▶ WHAT YOU HAVE TO DO: Give the records again in full, exactly as they appear.

^^^^^^^^

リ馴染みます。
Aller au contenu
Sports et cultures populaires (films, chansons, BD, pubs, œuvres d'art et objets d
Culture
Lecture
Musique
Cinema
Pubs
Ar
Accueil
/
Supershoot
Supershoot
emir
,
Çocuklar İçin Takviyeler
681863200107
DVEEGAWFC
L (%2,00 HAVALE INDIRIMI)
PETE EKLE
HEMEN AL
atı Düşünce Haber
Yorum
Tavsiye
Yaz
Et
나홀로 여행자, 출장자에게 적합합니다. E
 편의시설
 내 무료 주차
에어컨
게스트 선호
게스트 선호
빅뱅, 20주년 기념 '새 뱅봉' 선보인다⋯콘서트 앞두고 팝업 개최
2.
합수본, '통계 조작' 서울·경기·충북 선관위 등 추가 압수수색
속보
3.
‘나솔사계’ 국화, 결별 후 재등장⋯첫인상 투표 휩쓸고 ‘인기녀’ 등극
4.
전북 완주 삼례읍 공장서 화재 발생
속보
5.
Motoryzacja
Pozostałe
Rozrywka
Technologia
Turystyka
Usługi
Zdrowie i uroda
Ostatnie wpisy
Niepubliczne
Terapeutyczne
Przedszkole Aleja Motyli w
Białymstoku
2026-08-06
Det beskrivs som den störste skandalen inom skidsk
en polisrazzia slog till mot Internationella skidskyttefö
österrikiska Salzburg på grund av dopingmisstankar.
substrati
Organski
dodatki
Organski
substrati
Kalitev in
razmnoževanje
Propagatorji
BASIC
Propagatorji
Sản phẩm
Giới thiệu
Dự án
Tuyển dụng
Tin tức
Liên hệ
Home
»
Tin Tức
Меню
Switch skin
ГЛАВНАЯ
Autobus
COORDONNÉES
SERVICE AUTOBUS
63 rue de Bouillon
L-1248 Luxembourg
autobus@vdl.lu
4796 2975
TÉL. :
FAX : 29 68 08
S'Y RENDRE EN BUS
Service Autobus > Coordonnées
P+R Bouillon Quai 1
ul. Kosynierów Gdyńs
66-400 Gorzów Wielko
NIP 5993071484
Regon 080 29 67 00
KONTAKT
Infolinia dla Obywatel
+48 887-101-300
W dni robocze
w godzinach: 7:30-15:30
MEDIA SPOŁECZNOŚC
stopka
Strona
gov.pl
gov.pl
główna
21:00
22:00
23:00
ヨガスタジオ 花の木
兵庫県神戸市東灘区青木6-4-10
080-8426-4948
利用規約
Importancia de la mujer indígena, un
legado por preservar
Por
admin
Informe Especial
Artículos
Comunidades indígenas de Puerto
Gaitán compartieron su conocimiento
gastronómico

^^^^^^^^

▶ SOLUTION TO THIS PROBLEM:
リ馴染みます。
Aller au contenu
Sports et cultures populaires (films, chansons, BD, pubs, œuvres d'art et objets d
Culture
Lecture
Musique
Cinema
Pubs
Ar
Accueil
/
Supershoot
Supershoot
emir
,
Çocuklar İçin Takviyeler
681863200107
DVEEGAWFC
L (%2,00 HAVALE INDIRIMI)
PETE EKLE
HEMEN AL
atı Düşünce Haber
Yorum
Tavsiye
Yaz
Et
나홀로 여행자, 출장자에게 적합합니다. E
 편의시설
 내 무료 주차
에어컨
게스트 선호
게스트 선호
빅뱅, 20주년 기념 '새 뱅봉' 선보인다⋯콘서트 앞두고 팝업 개최
2.
합수본, '통계 조작' 서울·경기·충북 선관위 등 추가 압수수색
속보
3.
‘나솔사계’ 국화, 결별 후 재등장⋯첫인상 투표 휩쓸고 ‘인기녀’ 등극
4.
전북 완주 삼례읍 공장서 화재 발생
속보
5.
Motoryzacja
Pozostałe
Rozrywka
Technologia
Turystyka
Usługi
Zdrowie i uroda
Ostatnie wpisy
Niepubliczne
Terapeutyczne
Przedszkole Aleja Motyli w
Białymstoku
2026-08-06
Det beskrivs som den störste skandalen inom skidsk
en polisrazzia slog till mot Internationella skidskyttefö
österrikiska Salzburg på grund av dopingmisstankar.
substrati
Organski
dodatki
Organski
substrati
Kalitev in
razmnoževanje
Propagatorji
BASIC
Propagatorji
Sản phẩm
Giới thiệu
Dự án
Tuyển dụng
Tin tức
Liên hệ
Home
»
Tin Tức
Меню
Switch skin
ГЛАВНАЯ
Autobus
COORDONNÉES
SERVICE AUTOBUS
63 rue de Bouillon
L-1248 Luxembourg
autobus@vdl.lu
4796 2975
TÉL. :
FAX : 29 68 08
S'Y RENDRE EN BUS
Service Autobus > Coordonnées
P+R Bouillon Quai 1
ul. Kosynierów Gdyńs
66-400 Gorzów Wielko
NIP 5993071484
Regon 080 29 67 00
KONTAKT
Infolinia dla Obywatel
+48 887-101-300
W dni robocze
w godzinach: 7:30-15:30
MEDIA SPOŁECZNOŚC
stopka
Strona
gov.pl
gov.pl
główna
21:00
22:00
23:00
ヨガスタジオ 花の木
兵庫県神戸市東灘区青木6-4-10
080-8426-4948
利用規約
Importancia de la mujer indígena, un
legado por preservar
Por
admin
Informe Especial
Artículos
Comunidades indígenas de Puerto
Gaitán compartieron su conocimiento
gastronómico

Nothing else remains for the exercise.